Pharma > Product or Service Promotion

ONE WORD

AREA 23, AN FCB HEALTH NETWORK COMPANY, New York / THE LEARNING CORP / 2019

Awards:

Shortlisted Cannes Lions
CampaignCampaign(opens in a new tab)
Film
Demo Film
Supporting Images

Overview

Credits

Overview

Describe any restrictions or regulations regarding Healthcare/RX/Pharma communications in your country/region including:

Constant Therapy is an FDA-cleared app-based treatment for aphasia, administered by neurologists and speech language pathologists. It’s seeking full FDA approval as a medical device for traumatic brain injury and stroke. As such, all US FTC and FDA regulations regarding truthfulness, clarity and specificity in medical advertisements apply.

Describe the target audience and why your work is relevant to them.

The Constant Therapy app is administered by neurologists and speech pathologists as an FDA-cleared treatment for aphasia, secondary to traumatic brain injury or stroke. The film communicates to healthcare professionals that Constant Therapy understands a brain injury patient’s struggle and is a critical neurological tool to help patients regains speech.

Write a short summary of what happens in the film

The film depicts the intense struggle of a single word, “baby,” trying to get out after a brain injury. Every scene is based on real input from Mary, an aphasia patient, and Emily Dubas, her speech language pathologist.

We follow the journey of a baby, fighting to get out of a decaying landscape that represents the damaged brain. In the film, the baby has to contend with enemies that reflect the pathology of aphasia. Those obstacles include other words that start with B (letter block, bear, bee, etc.); memories you might associate with the word “baby” (baby food, baby monitor); and convenient synonyms for the word “baby” (honey, sweetheart, cupcake, sugar pie).
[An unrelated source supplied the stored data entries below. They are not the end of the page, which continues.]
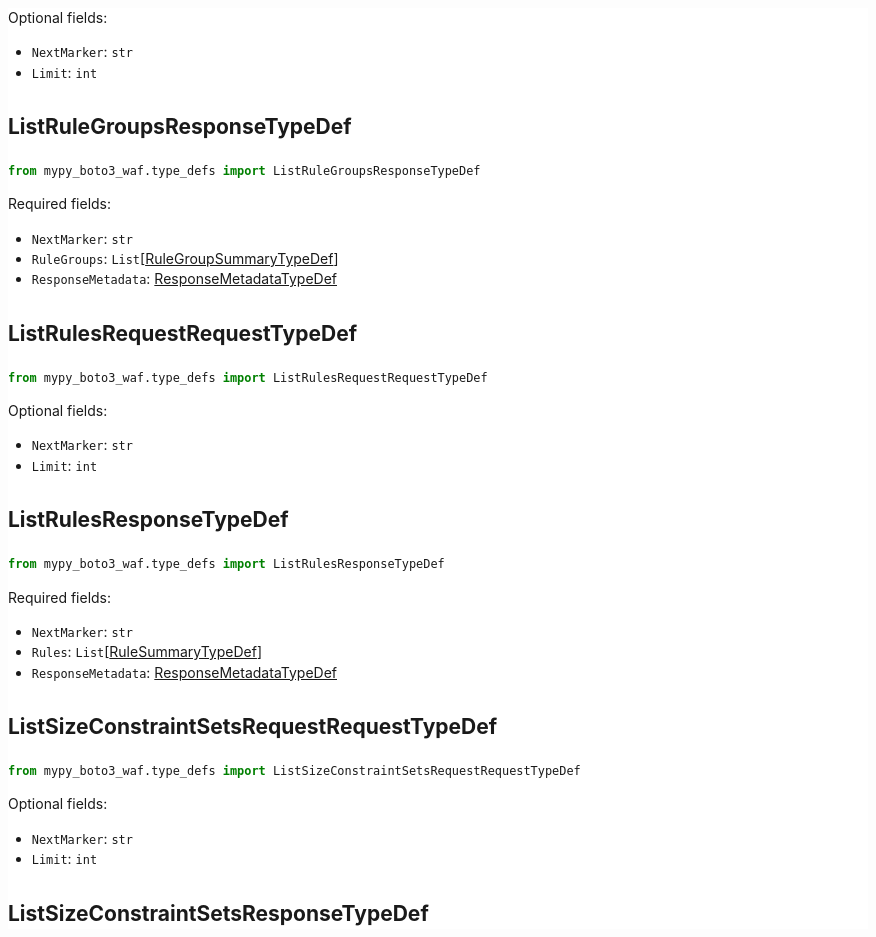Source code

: Optional fields:

- `NextMarker`: `str`
- `Limit`: `int`

## ListRuleGroupsResponseTypeDef

```python
from mypy_boto3_waf.type_defs import ListRuleGroupsResponseTypeDef
```

Required fields:

- `NextMarker`: `str`
- `RuleGroups`:
  `List`\[[RuleGroupSummaryTypeDef](./type_defs.md#rulegroupsummarytypedef)\]
- `ResponseMetadata`:
  [ResponseMetadataTypeDef](./type_defs.md#responsemetadatatypedef)

## ListRulesRequestRequestTypeDef

```python
from mypy_boto3_waf.type_defs import ListRulesRequestRequestTypeDef
```

Optional fields:

- `NextMarker`: `str`
- `Limit`: `int`

## ListRulesResponseTypeDef

```python
from mypy_boto3_waf.type_defs import ListRulesResponseTypeDef
```

Required fields:

- `NextMarker`: `str`
- `Rules`: `List`\[[RuleSummaryTypeDef](./type_defs.md#rulesummarytypedef)\]
- `ResponseMetadata`:
  [ResponseMetadataTypeDef](./type_defs.md#responsemetadatatypedef)

## ListSizeConstraintSetsRequestRequestTypeDef

```python
from mypy_boto3_waf.type_defs import ListSizeConstraintSetsRequestRequestTypeDef
```

Optional fields:

- `NextMarker`: `str`
- `Limit`: `int`

## ListSizeConstraintSetsResponseTypeDef
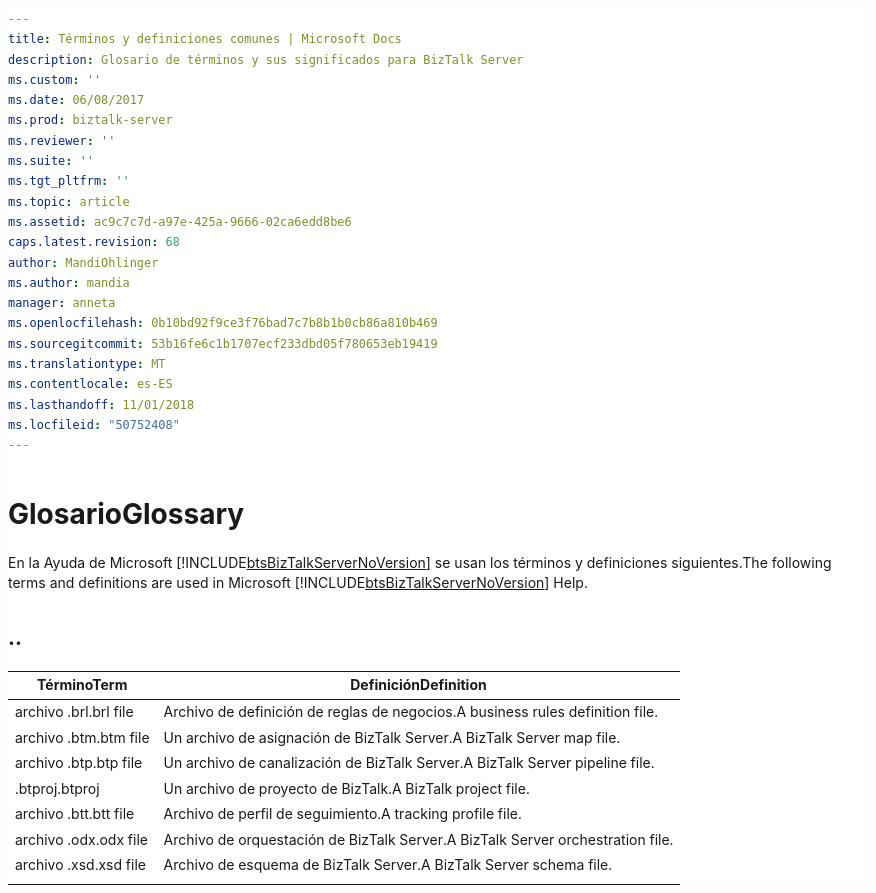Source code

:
 ```yaml
---
title: Términos y definiciones comunes | Microsoft Docs
description: Glosario de términos y sus significados para BizTalk Server
ms.custom: ''
ms.date: 06/08/2017
ms.prod: biztalk-server
ms.reviewer: ''
ms.suite: ''
ms.tgt_pltfrm: ''
ms.topic: article
ms.assetid: ac9c7c7d-a97e-425a-9666-02ca6edd8be6
caps.latest.revision: 68
author: MandiOhlinger
ms.author: mandia
manager: anneta
ms.openlocfilehash: 0b10bd92f9ce3f76bad7c7b8b1b0cb86a810b469
ms.sourcegitcommit: 53b16fe6c1b1707ecf233dbd05f780653eb19419
ms.translationtype: MT
ms.contentlocale: es-ES
ms.lasthandoff: 11/01/2018
ms.locfileid: "50752408"
---
```

# <a name="glossary"></a><span data-ttu-id="4e2d6-103">Glosario</span><span class="sxs-lookup"><span data-stu-id="4e2d6-103">Glossary</span></span>
<span data-ttu-id="4e2d6-104">En la Ayuda de Microsoft [!INCLUDE[btsBizTalkServerNoVersion](../includes/btsbiztalkservernoversion-md.md)] se usan los términos y definiciones siguientes.</span><span class="sxs-lookup"><span data-stu-id="4e2d6-104">The following terms and definitions are used in Microsoft [!INCLUDE[btsBizTalkServerNoVersion](../includes/btsbiztalkservernoversion-md.md)] Help.</span></span>  
  
## <a name=""></a><span data-ttu-id="4e2d6-105">.</span><span class="sxs-lookup"><span data-stu-id="4e2d6-105">.</span></span>  
  
|<span data-ttu-id="4e2d6-106">Término</span><span class="sxs-lookup"><span data-stu-id="4e2d6-106">Term</span></span>|<span data-ttu-id="4e2d6-107">Definición</span><span class="sxs-lookup"><span data-stu-id="4e2d6-107">Definition</span></span>|  
|----------|----------------|  
|<span data-ttu-id="4e2d6-108">archivo .brl</span><span class="sxs-lookup"><span data-stu-id="4e2d6-108">.brl file</span></span>|<span data-ttu-id="4e2d6-109">Archivo de definición de reglas de negocios.</span><span class="sxs-lookup"><span data-stu-id="4e2d6-109">A business rules definition file.</span></span>|  
|<span data-ttu-id="4e2d6-110">archivo .btm</span><span class="sxs-lookup"><span data-stu-id="4e2d6-110">.btm file</span></span>|<span data-ttu-id="4e2d6-111">Un archivo de asignación de BizTalk Server.</span><span class="sxs-lookup"><span data-stu-id="4e2d6-111">A BizTalk Server map file.</span></span>|  
|<span data-ttu-id="4e2d6-112">archivo .btp</span><span class="sxs-lookup"><span data-stu-id="4e2d6-112">.btp file</span></span>|<span data-ttu-id="4e2d6-113">Un archivo de canalización de BizTalk Server.</span><span class="sxs-lookup"><span data-stu-id="4e2d6-113">A BizTalk Server pipeline file.</span></span>|  
|<span data-ttu-id="4e2d6-114">.btproj</span><span class="sxs-lookup"><span data-stu-id="4e2d6-114">.btproj</span></span>|<span data-ttu-id="4e2d6-115">Un archivo de proyecto de BizTalk.</span><span class="sxs-lookup"><span data-stu-id="4e2d6-115">A BizTalk project file.</span></span>|  
|<span data-ttu-id="4e2d6-116">archivo .btt</span><span class="sxs-lookup"><span data-stu-id="4e2d6-116">.btt file</span></span>|<span data-ttu-id="4e2d6-117">Archivo de perfil de seguimiento.</span><span class="sxs-lookup"><span data-stu-id="4e2d6-117">A tracking profile file.</span></span>|  
|<span data-ttu-id="4e2d6-118">archivo .odx</span><span class="sxs-lookup"><span data-stu-id="4e2d6-118">.odx file</span></span>|<span data-ttu-id="4e2d6-119">Archivo de orquestación de BizTalk Server.</span><span class="sxs-lookup"><span data-stu-id="4e2d6-119">A BizTalk Server orchestration file.</span></span>|  
|<span data-ttu-id="4e2d6-120">archivo .xsd</span><span class="sxs-lookup"><span data-stu-id="4e2d6-120">.xsd file</span></span>|<span data-ttu-id="4e2d6-121">Archivo de esquema de BizTalk Server.</span><span class="sxs-lookup"><span data-stu-id="4e2d6-121">A BizTalk Server schema file.</span></span>|  
|||  
  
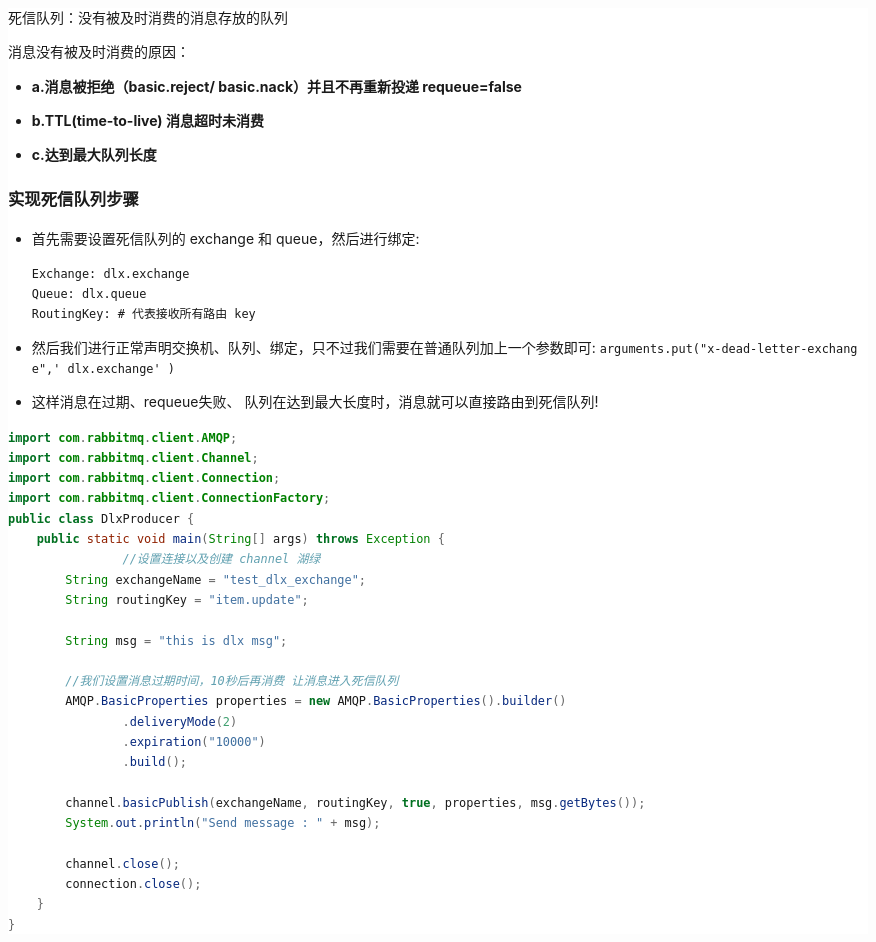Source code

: 死信队列：没有被及时消费的消息存放的队列

消息没有被及时消费的原因：

+ **a.消息被拒绝（basic.reject/ basic.nack）并且不再重新投递 requeue=false**

+ **b.TTL(time-to-live) 消息超时未消费**

+ **c.达到最大队列长度**



### 实现死信队列步骤

+ 首先需要设置死信队列的 exchange 和 queue，然后进行绑定:

  ```
  Exchange: dlx.exchange
  Queue: dlx.queue
  RoutingKey: # 代表接收所有路由 key
  ```

+ 然后我们进行正常声明交换机、队列、绑定，只不过我们需要在普通队列加上一个参数即可: `arguments.put("x-dead-letter-exchange",' dlx.exchange' )`
+ 这样消息在过期、requeue失败、 队列在达到最大长度时，消息就可以直接路由到死信队列!



```java
import com.rabbitmq.client.AMQP;
import com.rabbitmq.client.Channel;
import com.rabbitmq.client.Connection;
import com.rabbitmq.client.ConnectionFactory;
public class DlxProducer {
    public static void main(String[] args) throws Exception {
				//设置连接以及创建 channel 湖绿
        String exchangeName = "test_dlx_exchange";
        String routingKey = "item.update";
      
        String msg = "this is dlx msg";

        //我们设置消息过期时间，10秒后再消费 让消息进入死信队列
        AMQP.BasicProperties properties = new AMQP.BasicProperties().builder()
                .deliveryMode(2)
                .expiration("10000")
                .build();

        channel.basicPublish(exchangeName, routingKey, true, properties, msg.getBytes());
        System.out.println("Send message : " + msg);

        channel.close();
        connection.close();
    }
}

```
Ultimately the baby is able to escape and make her way out. We end the film seeing a woman in the real world successfully saying the word, thanks to her Constant Therapy app.

Cultural/Context information for the jury

Brain injury patients report struggling to distinguish related words as they search for the correct one. All of the elements in the mindscape were chosen because they had that type of potentially confusing connection to the word “baby.” For example, using letter recognition to retrieve words is common, so the characters of the Bear and the Bee were specifically chosen because they begin with the letter “B.” Other elements, like honey, sweethearts, etc, were all chosen because they represent affectionate English synonyms for “baby.”

Tell the jury about visual effects / type(s) of animation used and summarise any relevant challenges or techniques.

The animation throughout the film is a unique and visually striking combination of 3D objects painted in a 2D style. The flat, painted finish allowed us to give everything in our mindscape a dreamy, ethereal quality, while the 3D let us maintain a vastness of scope and make the danger to the baby feel more threatening and real. There is also a “jitter” in every scene that takes place inside the brain. This effect is toned down when we return to the real world at the end. This emphasizes the chaotic, imperfect nature of a damaged brain in contrast to the more controlled world where the mother is regaining her communication skills.

Tell the jury about the production design/art direction. You may wish to comment on choices, challenges or effects.

The vision for the art direction was to create a genuine sense of tension and danger for the baby. We achieved this by making the mindscape feel vast, dark, and ever-shifting. The ground was made of sand or ash, with hills and structures placed haphazardly. Broken bridges symbolized broken connections. The locations spread endlessly for miles. The alien environment represented the fragmented and unclear state of the brain after an injury, and it gave the sensation that language had been lost or misplaced. Every production detail was in service of the neurological journey of word retrieval.

The film was also carried predominantly by a single shot (no cuts) to create a breathless pace, as if the viewer were part of the epic struggle.